• _DOCUMENT PASSAGE_:
'''

Social Skills

One of the most unfortunate misconceptions adults have about intelligence in children stems from the image of the child sitting all alone buried in a book, doodling on paper, or hunched over a math textbook. The thinking is that the child who is commonly isolated from others and immersed in reading or drawing or problem solving is a foreshadowing of high academic performance. Another fantastical image is that of the young (grade school) computer programmer, who is engaged in some sophisticated creation, a breakthrough product that will mean billions for their child.

Gloating over such images and conceptions of lonely yet concentrated isolation completely overlook the importance of social interaction and social development during the early childhood and early elementary years.

Another misconception is that the teaching of social skills, or what many educators today will call “social/emotional learning” or SEL, is merely a branch of learning designed for a fragment of the population who are exhibiting behavioral problems. This is false thinking. A prevalent mindset among parents is that SEL detracts from core general studies learning time. Social/emotional learning is for everyone, and it is all about optimizing each child’s learning across the board.

Why are social skills important? Do they really portend academic success later on? How do we know if my preschooler is developing the kind of social skills that matter, or is school time just day care time, with little attention given to developing these essential life skills? What are the warning signs that indicate my child may have a more serious condition or should be assessed by a psychiatrist?

'''

• _DATA LISTING_:
'''

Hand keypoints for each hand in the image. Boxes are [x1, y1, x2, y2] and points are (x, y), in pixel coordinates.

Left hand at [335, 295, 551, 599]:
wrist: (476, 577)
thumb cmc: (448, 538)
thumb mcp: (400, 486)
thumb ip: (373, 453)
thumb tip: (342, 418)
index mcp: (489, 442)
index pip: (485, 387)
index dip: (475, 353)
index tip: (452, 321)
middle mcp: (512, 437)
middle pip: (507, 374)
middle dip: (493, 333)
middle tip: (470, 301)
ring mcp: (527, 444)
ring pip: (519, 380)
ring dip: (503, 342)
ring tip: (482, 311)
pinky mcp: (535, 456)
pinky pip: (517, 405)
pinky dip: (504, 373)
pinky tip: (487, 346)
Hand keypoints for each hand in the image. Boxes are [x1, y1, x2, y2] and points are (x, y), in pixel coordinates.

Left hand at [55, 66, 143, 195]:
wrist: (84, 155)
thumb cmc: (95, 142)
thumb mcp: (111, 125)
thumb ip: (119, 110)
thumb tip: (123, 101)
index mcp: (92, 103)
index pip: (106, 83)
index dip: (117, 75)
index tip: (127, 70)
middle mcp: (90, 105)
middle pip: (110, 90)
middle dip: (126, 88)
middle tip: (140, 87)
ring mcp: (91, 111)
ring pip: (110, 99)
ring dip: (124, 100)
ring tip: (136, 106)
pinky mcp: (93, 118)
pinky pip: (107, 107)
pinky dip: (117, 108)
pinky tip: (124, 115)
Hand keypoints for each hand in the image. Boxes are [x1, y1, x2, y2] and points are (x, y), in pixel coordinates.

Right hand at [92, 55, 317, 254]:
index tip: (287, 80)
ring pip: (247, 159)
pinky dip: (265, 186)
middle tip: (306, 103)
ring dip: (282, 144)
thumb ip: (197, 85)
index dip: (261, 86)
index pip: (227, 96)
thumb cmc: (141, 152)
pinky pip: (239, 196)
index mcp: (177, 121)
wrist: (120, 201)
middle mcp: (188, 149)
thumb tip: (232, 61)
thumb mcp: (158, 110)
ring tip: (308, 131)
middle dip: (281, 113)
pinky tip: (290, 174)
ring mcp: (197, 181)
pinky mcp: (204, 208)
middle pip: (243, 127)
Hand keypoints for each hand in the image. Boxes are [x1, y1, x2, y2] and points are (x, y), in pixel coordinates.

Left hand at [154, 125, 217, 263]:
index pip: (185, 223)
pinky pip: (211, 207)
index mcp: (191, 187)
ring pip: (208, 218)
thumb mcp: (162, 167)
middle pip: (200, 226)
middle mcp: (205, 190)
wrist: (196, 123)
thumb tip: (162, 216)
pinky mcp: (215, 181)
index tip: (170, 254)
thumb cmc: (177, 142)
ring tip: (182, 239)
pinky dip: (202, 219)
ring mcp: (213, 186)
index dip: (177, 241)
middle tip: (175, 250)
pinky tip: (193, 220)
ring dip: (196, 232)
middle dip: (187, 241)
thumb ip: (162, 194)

'''

• _THE TASK_: Please copy the social skills passage above word for word, from "Another misconception is" up to and including "across the board.".

• _ANSWER TO THIS PROBLEM_:
Another misconception is that the teaching of social skills, or what many educators today will call “social/emotional learning” or SEL, is merely a branch of learning designed for a fragment of the population who are exhibiting behavioral problems. This is false thinking. A prevalent mindset among parents is that SEL detracts from core general studies learning time. Social/emotional learning is for everyone, and it is all about optimizing each child’s learning across the board.